Michelangelo prayed to anything that listened to the prayers of turtles that the light stayed green, and that his big brother was wrong.
He leapt and slipped, crawled and rolled. Anywhere a puddle of shadow could offer shelter, he hid within it. Two crew members in black t-shirts walked past. He stayed still, so still that not even a breath of wind lifted his mask tails.
His heart plunged when he saw one of the crew member's shoes. It was a very specific pair of shoes, the kind you couldn't get in a Foot Locker. He had seen those same tabi, up close and very personal far too many times before. Usually, when they were about to land a kick right to his face. It was part of a Foot uniform.
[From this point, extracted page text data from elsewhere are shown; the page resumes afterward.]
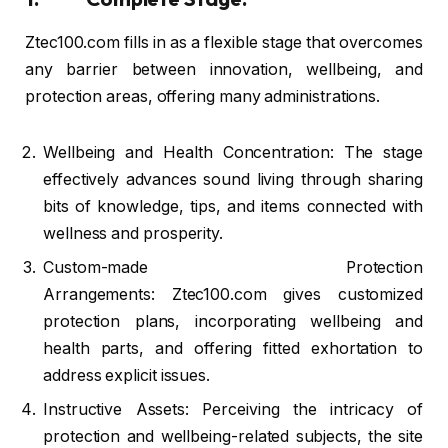
Ztec100.com fills in as a flexible stage that overcomes
any barrier between innovation, wellbeing, and
protection areas, offering many administrations.
Wellbeing and Health Concentration: The stage
effectively advances sound living through sharing
bits of knowledge, tips, and items connected with
wellness and prosperity.
Custom-made Protection
Arrangements: Ztec100.com gives customized
protection plans, incorporating wellbeing and
health parts, and offering fitted exhortation to
address explicit issues.
Instructive Assets: Perceiving the intricacy of
protection and wellbeing-related subjects, the site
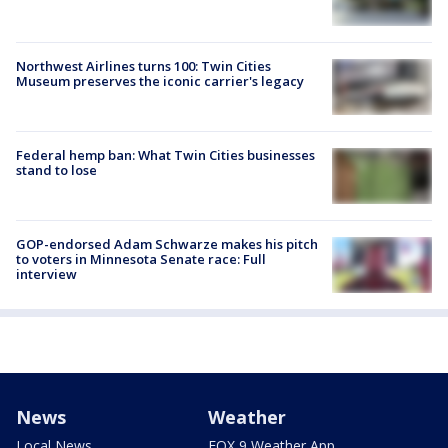
Northwest Airlines turns 100: Twin Cities
Museum preserves the iconic carrier's legacy
Federal hemp ban: What Twin Cities businesses
stand to lose
GOP-endorsed Adam Schwarze makes his pitch
to voters in Minnesota Senate race: Full
interview
News
Weather
Local News
FOX 9 Weather App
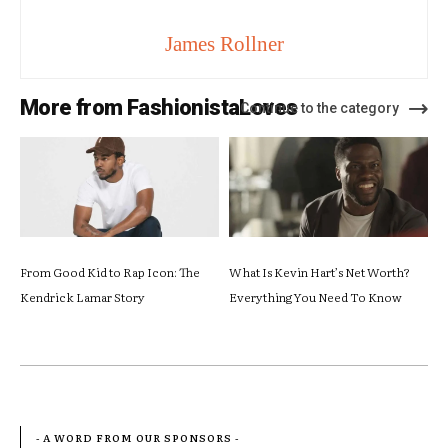
James Rollner
More from FashionistaLoves
Continue to the category
From Good Kid to Rap Icon: The
What Is Kevin Hart’s Net Worth?
Kendrick Lamar Story
Everything You Need To Know
- A WORD FROM OUR SPONSORS -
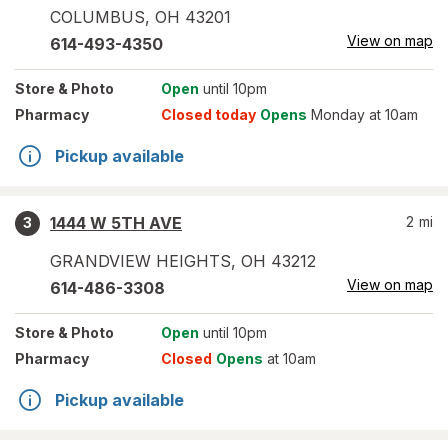
COLUMBUS
,
OH
43201
View on map
614-493-4350
Store
& Photo
Open
until 10pm
Pharmacy
Closed today
Opens
Monday at 10am
Pickup available
1444 W 5TH AVE
2
mi
3
GRANDVIEW HEIGHTS
,
OH
43212
View on map
614-486-3308
Store
& Photo
Open
until 10pm
Pharmacy
Closed
Opens
at 10am
Pickup available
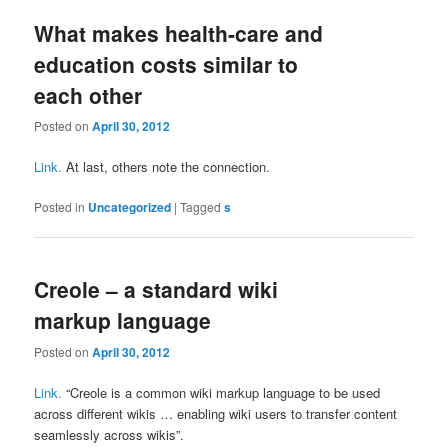
What makes health-care and
education costs similar to
each other
Posted on
April 30, 2012
Link.
At last, others note the connection.
Posted in
Uncategorized
|
Tagged
s
Creole – a standard wiki
markup language
Posted on
April 30, 2012
Link.
“Creole is a common wiki markup language to be used
across different wikis … enabling wiki users to transfer content
seamlessly across wikis”.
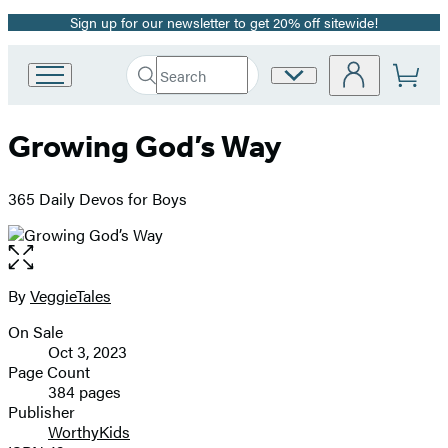
Sign up for our newsletter to get 20% off sitewide!
Promotion
Search
Site
Go
Submit
Search
to
Preferences
Hachette
Hachette
Growing God’s Way
Book
Group
home
365 Daily Devos for Boys
Open
the
full-
By
VeggieTales
Contributors
size
On Sale
image
Formats
Oct 3, 2023
and
Page Count
384 pages
Prices
Publisher
WorthyKids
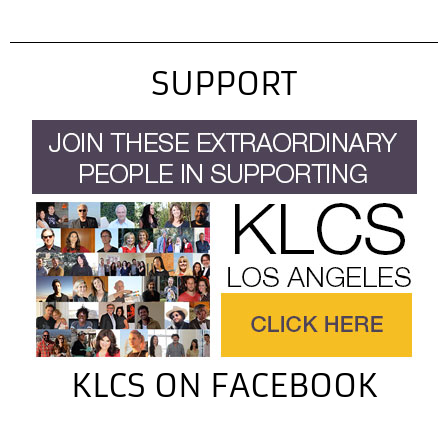
kitchen doors of…
SUPPORT
KLCS ON FACEBOOK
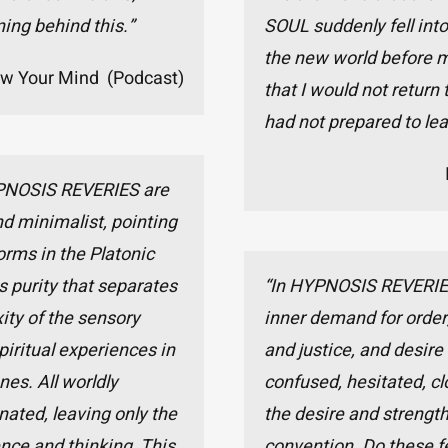
ing behind this.”
SOUL suddenly fell into
the new world before m
ow Your Mind (Podcast)
that I would not return t
had not prepared to lea
PNOSIS REVERIES are
d minimalist, pointing
forms in the Platonic
his purity that separates
“In HYPNOSIS REVERIES, 
ity of the sensory
inner demand for order,
iritual experiences in
and justice, and desire
nes. All worldly
confused, hesitated, cl
nated, leaving only the
the desire and strength
nce and thinking. This
convention. Do these f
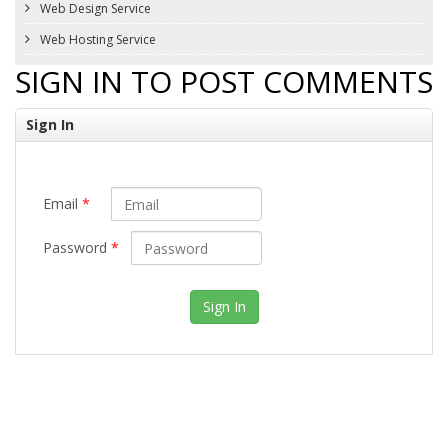
Web Design Service
Web Hosting Service
SIGN IN TO POST COMMENTS
Sign In
Email
*
Password
*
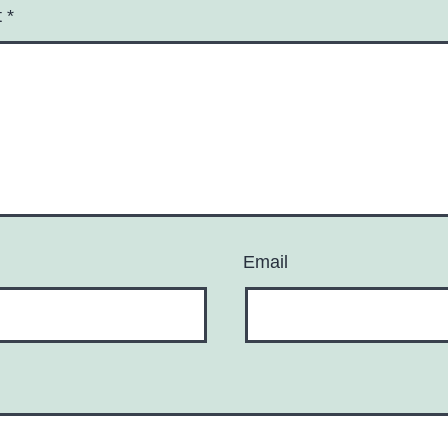
t
*
Email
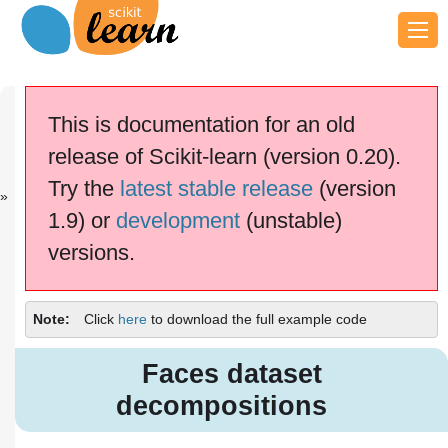
Previous
Next
Up
Image
Decision
Examples
This is documentation for an old
denoisi...
Tree...
release of Scikit-learn (version 0.20).
scikit-learn v0.20.4
Other versions
Try the
latest stable release
(version
cite us
Please
if you
1.9) or
development
(unstable)
use the software.
versions.
Faces dataset decompositions
Note
Click
here
to download the full example code
Faces dataset
decompositions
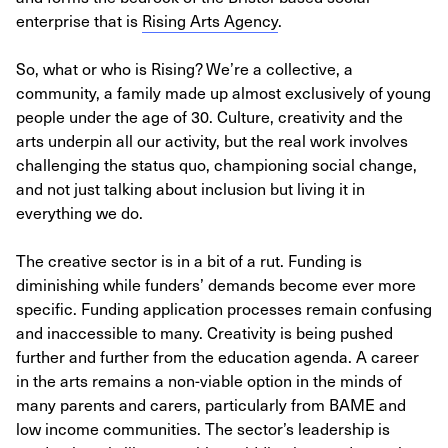
enterprise that is
Rising Arts Agency
.
So, what or who is Rising? We’re a collective, a
community, a family made up almost exclusively of young
people under the age of 30. Culture, creativity and the
arts underpin all our activity, but the real work involves
challenging the status quo, championing social change,
and not just talking about inclusion but living it in
everything we do.
The creative sector is in a bit of a rut. Funding is
diminishing while funders’ demands become ever more
specific. Funding application processes remain confusing
and inaccessible to many. Creativity is being pushed
further and further from the education agenda. A career
in the arts remains a non-viable option in the minds of
many parents and carers, particularly from BAME and
low income communities. The sector’s leadership is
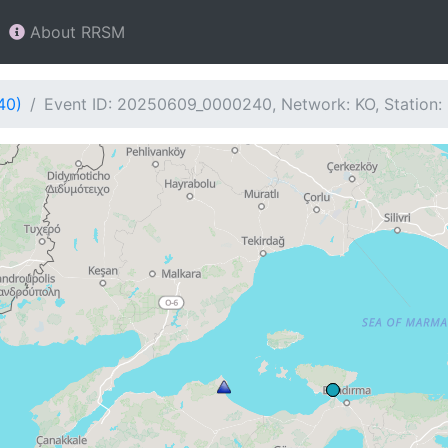
About RRSM
40)
Event ID: 20250609_0000240, Network: KO, Station:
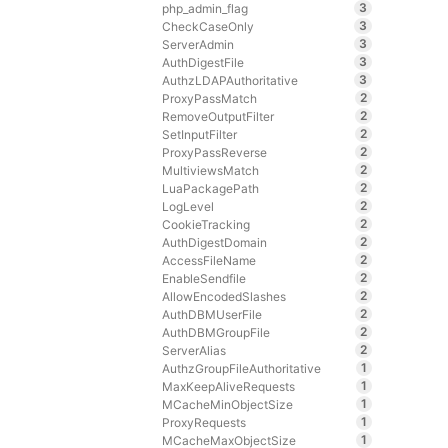
3
php_admin_flag
3
CheckCaseOnly
3
ServerAdmin
3
AuthDigestFile
3
AuthzLDAPAuthoritative
2
ProxyPassMatch
2
RemoveOutputFilter
2
SetInputFilter
2
ProxyPassReverse
2
MultiviewsMatch
2
LuaPackagePath
2
LogLevel
2
CookieTracking
2
AuthDigestDomain
2
AccessFileName
2
EnableSendfile
2
AllowEncodedSlashes
2
AuthDBMUserFile
2
AuthDBMGroupFile
2
ServerAlias
1
AuthzGroupFileAuthoritative
1
MaxKeepAliveRequests
1
MCacheMinObjectSize
1
ProxyRequests
1
MCacheMaxObjectSize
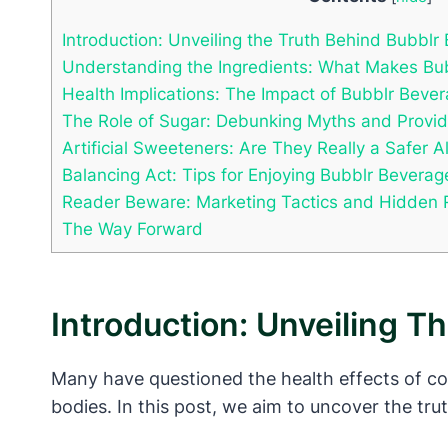
Introduction: Unveiling the Truth Behind Bubblr
Understanding the Ingredients: What Makes Bub
Health Implications: The Impact of Bubblr Beve
The Role of Sugar: Debunking Myths and Providi
Artificial Sweeteners: Are They Really a Safer A
Balancing Act: Tips for Enjoying Bubblr Beverag
Reader Beware: Marketing Tactics and Hidden 
The Way Forward
Introduction: Unveiling T
Many have questioned the health effects of co
bodies. In this post, we aim to uncover the tru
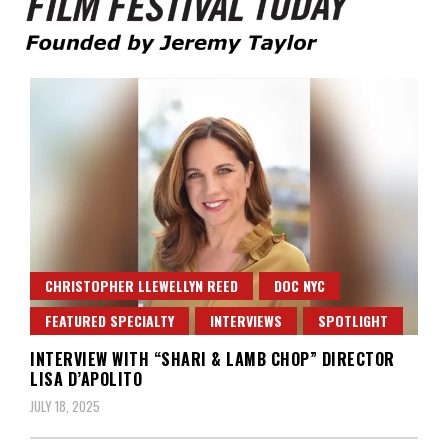
Founded by Jeremy Taylor
Film Festival Today
CHRISTOPHER LLEWELLYN REED
DOC NYC
FEATURED SPECIALTY
INTERVIEWS
SPOTLIGHT
INTERVIEW WITH “SHARI & LAMB CHOP” DIRECTOR
LISA D’APOLITO
JULY 18, 2025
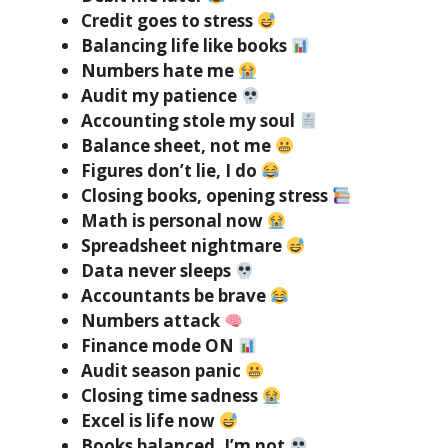
Credit goes to stress
Balancing life like books
Numbers hate me
Audit my patience
Accounting stole my soul
Balance sheet, not me
Figures don’t lie, I do
Closing books, opening stress
Math is personal now
Spreadsheet nightmare
Data never sleeps
Accountants be brave
Numbers attack
Finance mode ON
Audit season panic
Closing time sadness
Excel is life now
Books balanced, I’m not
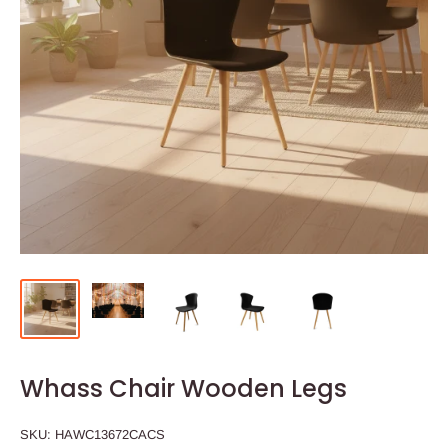
Whass Chair Wooden Legs
SKU:
HAWC13672CACS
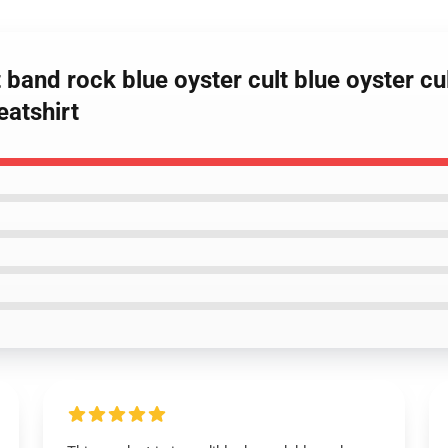
 band rock blue oyster cult blue oyster cul
eatshirt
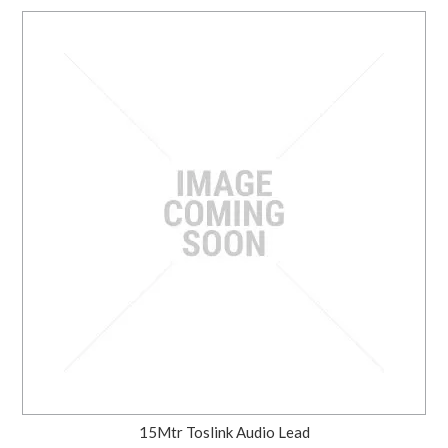
15Mtr Toslink Audio Lead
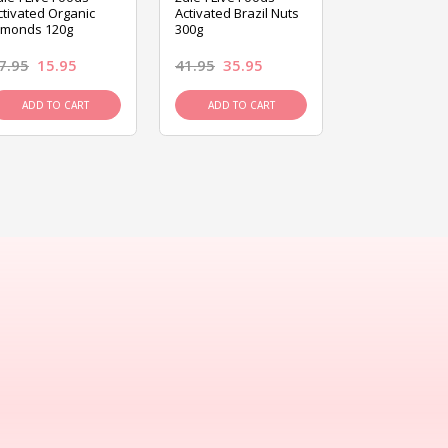
ctivated Organic
Activated Brazil Nuts
Activated Ca
lmonds 120g
300g
120g
7.95
15.95
41.95
35.95
15.95
13.9
ADD TO CART
ADD TO CART
ADD TO C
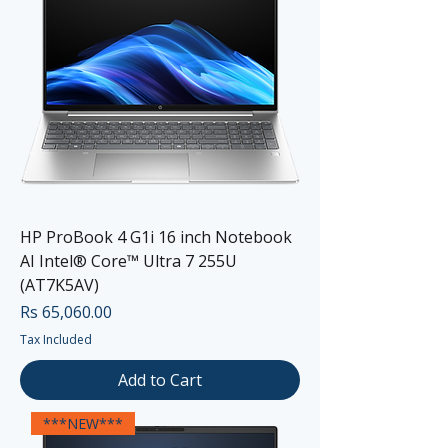
HP ProBook 4 G1i 16 inch Notebook
AI Intel® Core™ Ultra 7 255U
(AT7K5AV)
Price
Rs 65,060.00
Tax Included
Add to Cart
***NEW***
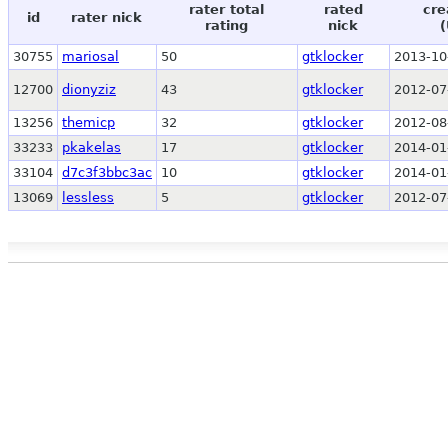
rater total
rated
cre
id
rater nick
rating
nick
(
30755
mariosal
50
gtklocker
2013-10
12700
dionyziz
43
gtklocker
2012-07
13256
themicp
32
gtklocker
2012-08
33233
pkakelas
17
gtklocker
2014-01
33104
d7c3f3bbc3ac
10
gtklocker
2014-01
13069
lessless
5
gtklocker
2012-07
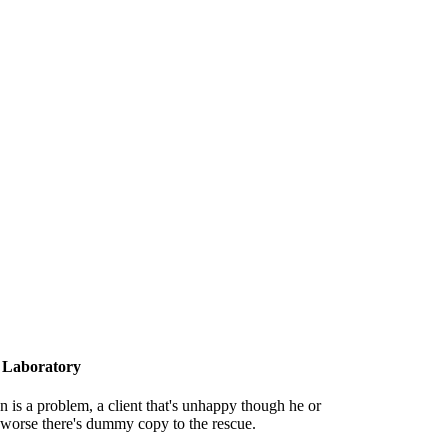
 Laboratory
on is a problem, a client that's unhappy though he or
is worse there's dummy copy to the rescue.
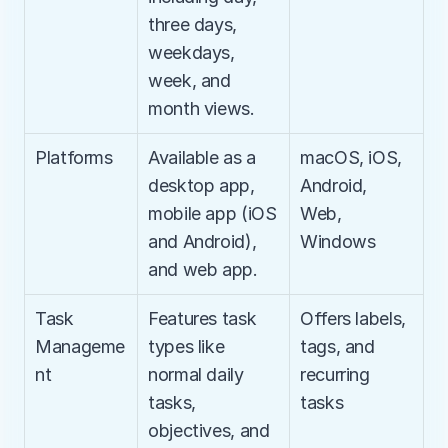
three days, 
weekdays, 
week, and 
month views.
Platforms
Available as a 
macOS, iOS, 
desktop app, 
Android, 
mobile app (iOS 
Web, 
and Android), 
Windows
and web app.
Task 
Features task 
Offers labels, 
Manageme
types like 
tags, and 
nt
normal daily 
recurring 
tasks, 
tasks
objectives, and 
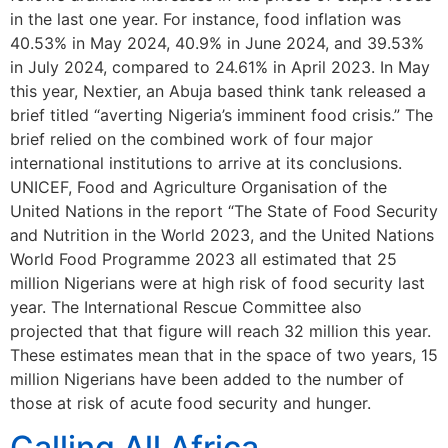
in the last one year. For instance, food inflation was
40.53% in May 2024, 40.9% in June 2024, and 39.53%
in July 2024, compared to 24.61% in April 2023. In May
this year, Nextier, an Abuja based think tank released a
brief titled “averting Nigeria’s imminent food crisis.” The
brief relied on the combined work of four major
international institutions to arrive at its conclusions.
UNICEF, Food and Agriculture Organisation of the
United Nations in the report “The State of Food Security
and Nutrition in the World 2023, and the United Nations
World Food Programme 2023 all estimated that 25
million Nigerians were at high risk of food security last
year. The International Rescue Committee also
projected that that figure will reach 32 million this year.
These estimates mean that in the space of two years, 15
million Nigerians have been added to the number of
those at risk of acute food security and hunger.
Calling All Africa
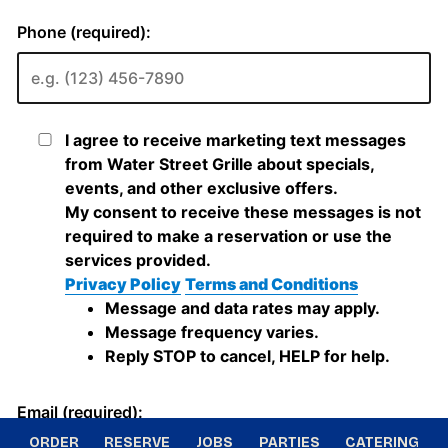
ORDER
RESERVE
JOBS
PARTIES
CATERING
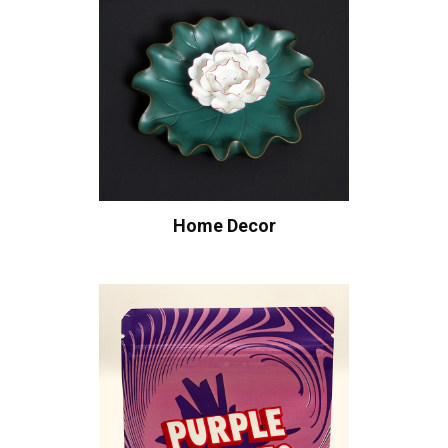
Home Decor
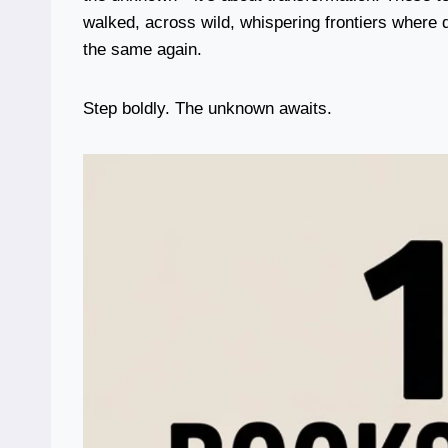
walked, across wild, whispering frontiers where
the same again.
Step boldly. The unknown awaits.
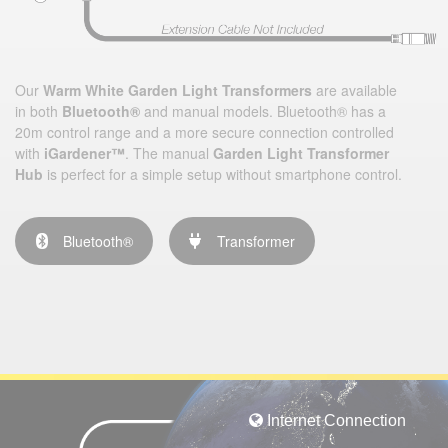
Our
Warm White Garden Light Transformers
are available
in both
Bluetooth®
and manual models. Bluetooth® has a
20m control range and a more secure connection controlled
with
iGardener™
. The manual
Garden Light Transformer
Hub
is perfect for a simple setup without smartphone control.
Bluetooth®
Transformer
Internet Connection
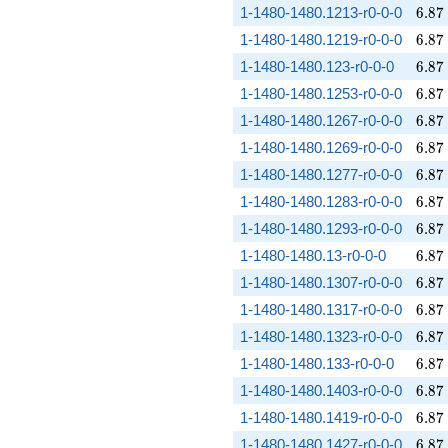
6.87
1-1480-1480.1213-r0-0-0
6
.
8
7
6.87
1-1480-1480.1219-r0-0-0
6
.
8
7
6.87
1-1480-1480.123-r0-0-0
6
.
8
7
6.87
1-1480-1480.1253-r0-0-0
6
.
8
7
6.87
1-1480-1480.1267-r0-0-0
6
.
8
7
6.87
1-1480-1480.1269-r0-0-0
6
.
8
7
6.87
1-1480-1480.1277-r0-0-0
6
.
8
7
6.87
1-1480-1480.1283-r0-0-0
6
.
8
7
6.87
1-1480-1480.1293-r0-0-0
6
.
8
7
6.87
1-1480-1480.13-r0-0-0
6
.
8
7
6.87
1-1480-1480.1307-r0-0-0
6
.
8
7
6.87
1-1480-1480.1317-r0-0-0
6
.
8
7
6.87
1-1480-1480.1323-r0-0-0
6
.
8
7
6.87
1-1480-1480.133-r0-0-0
6
.
8
7
6.87
1-1480-1480.1403-r0-0-0
6
.
8
7
6.87
1-1480-1480.1419-r0-0-0
6
.
8
7
6.87
1-1480-1480.1427-r0-0-0
6
.
8
7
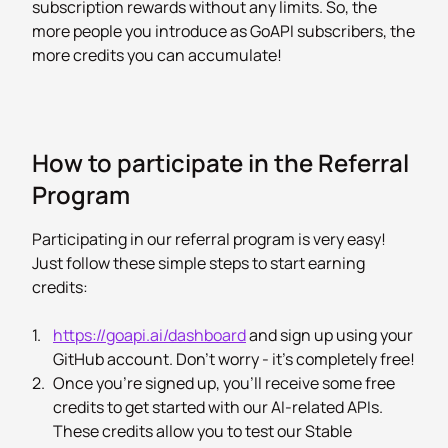
subscription rewards without any limits. So, the
more people you introduce as GoAPI subscribers, the
more credits you can accumulate!
How to participate in the Referral
Program
Participating in our referral program is very easy!
Just follow these simple steps to start earning
credits:
1.
https://goapi.ai/dashboard
and sign up using your
GitHub account. Don't worry - it's completely free!
2.
Once you're signed up, you'll receive some free
credits to get started with our AI-related APIs.
These credits allow you to test our Stable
"You get all the stuff set up?" Their owner asked.
"Yeah, Bradford said we're moving out and going back to the studio as soon as the premiere's over. We're moving the first shipment of Tengu there starting on the 13th."
"Saturday?! Are you shitting me? We gotta clean up after this stinking pony show, get our asses kicked on camera, AND be his personal moving company? I had a date!"
"Master's orders, not mine. Unless you wanna complain to Bradford."
"Nooo way. I like my face the shape it is, thanks. I'm not dumb enough to argue with the master's Elite."
There was a judgmental pause. "Dude, why are you wearing your tabi?"
"I got a hole in my sneakers. And they're comfy."
Michelangelo's throat went dry. He dared to cast his eyes down to the tiny tracker in his hand. The LED blinked red.